For the current search I use something like this query: 对于当前搜索,我使用类似以下查询的内容:
query = { "query": {
"bool": {
"must": [{
"range": {
"cdate": {
"gt": dfrom,
"lte": dto }
}
},
{ "query_string":{
"default_operator": "AND",
"default_field": "text",
"analyze_wildcard":"true",
"query": searchString } }
]
}
}}
But a query looking like google.com never returns any result, searching for eg, the term "test" works fine (without "). I do want to use query_string because I'd like to use boolean operators but I really need to be able to search substrings not only for whole words. 但是看起来像google.com的查询永远不会返回任何结果,例如搜索“ test”一词可以正常工作(不带“”)。

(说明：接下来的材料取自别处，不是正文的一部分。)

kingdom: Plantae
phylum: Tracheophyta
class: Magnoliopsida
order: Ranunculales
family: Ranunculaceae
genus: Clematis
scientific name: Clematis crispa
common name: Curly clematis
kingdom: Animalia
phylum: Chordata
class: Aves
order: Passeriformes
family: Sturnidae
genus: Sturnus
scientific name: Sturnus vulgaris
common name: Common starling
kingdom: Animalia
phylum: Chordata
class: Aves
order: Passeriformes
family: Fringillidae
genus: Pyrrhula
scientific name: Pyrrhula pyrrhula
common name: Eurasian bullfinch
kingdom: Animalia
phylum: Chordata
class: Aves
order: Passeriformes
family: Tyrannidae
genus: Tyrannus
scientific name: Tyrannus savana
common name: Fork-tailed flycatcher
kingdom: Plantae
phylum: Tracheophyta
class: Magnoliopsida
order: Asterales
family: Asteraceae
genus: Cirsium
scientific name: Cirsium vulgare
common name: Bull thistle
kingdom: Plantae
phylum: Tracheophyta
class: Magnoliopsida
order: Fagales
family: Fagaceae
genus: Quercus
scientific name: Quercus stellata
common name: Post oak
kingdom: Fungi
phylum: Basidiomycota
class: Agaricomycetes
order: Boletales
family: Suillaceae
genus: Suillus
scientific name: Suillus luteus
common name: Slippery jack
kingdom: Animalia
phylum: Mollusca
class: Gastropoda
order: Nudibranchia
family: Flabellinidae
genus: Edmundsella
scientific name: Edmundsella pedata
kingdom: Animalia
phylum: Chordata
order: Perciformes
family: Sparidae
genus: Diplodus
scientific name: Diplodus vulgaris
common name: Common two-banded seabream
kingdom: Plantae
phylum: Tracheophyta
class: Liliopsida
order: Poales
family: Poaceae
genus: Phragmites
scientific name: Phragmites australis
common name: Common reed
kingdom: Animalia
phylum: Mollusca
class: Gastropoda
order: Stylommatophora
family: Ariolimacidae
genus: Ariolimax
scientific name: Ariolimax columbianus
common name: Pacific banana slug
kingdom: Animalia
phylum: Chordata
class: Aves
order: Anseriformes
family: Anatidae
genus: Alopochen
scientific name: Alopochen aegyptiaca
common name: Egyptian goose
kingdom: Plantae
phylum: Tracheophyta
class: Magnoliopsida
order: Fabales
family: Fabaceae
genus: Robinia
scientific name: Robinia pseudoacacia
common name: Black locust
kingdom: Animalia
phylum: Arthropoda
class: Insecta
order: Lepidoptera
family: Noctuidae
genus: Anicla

我确实想使用query_string,因为我想使用布尔运算符,但我确实需要不仅可以搜索整个单词的子字符串。
Thank you ! 谢谢 !
It is true indeed that http://www.google.com
will be tokenized by the standard analyzer into http
and www.google.com
and thus google.com
will not be found. 的确,标准分析器会将
http://www.google.com
标记为http
和www.google.com
,因此不会找到google.com
。
So the standard analyzer alone will not help here, we need a token filter that will correctly transform URL tokens. 因此,仅标准分析器在此无济于事,我们需要一个令牌过滤器来正确转换URL令牌。 Another way if your
text
field only contained URLs would have been to use the UAX Email URL tokenizer , but since the field can contain any other text (ie user comments), it won't work. 如果您的
text
字段仅包含URL的另一种方式是使用UAX电子邮件URL标记器 ,但是由于该字段可以包含任何其他文本(即用户注释),因此将无法使用。
Fortunately, there's a new plugin around called analysis-url which provides an URL token filter, and this is exactly what we need (after a small modification I begged for, thanks @jlinn ;-) ) 幸运的是,有一个名为analysis-url的新插件,它提供了URL令牌过滤器,而这正是我们需要的(我恳求了一点修改 ,谢谢@jlinn ;-))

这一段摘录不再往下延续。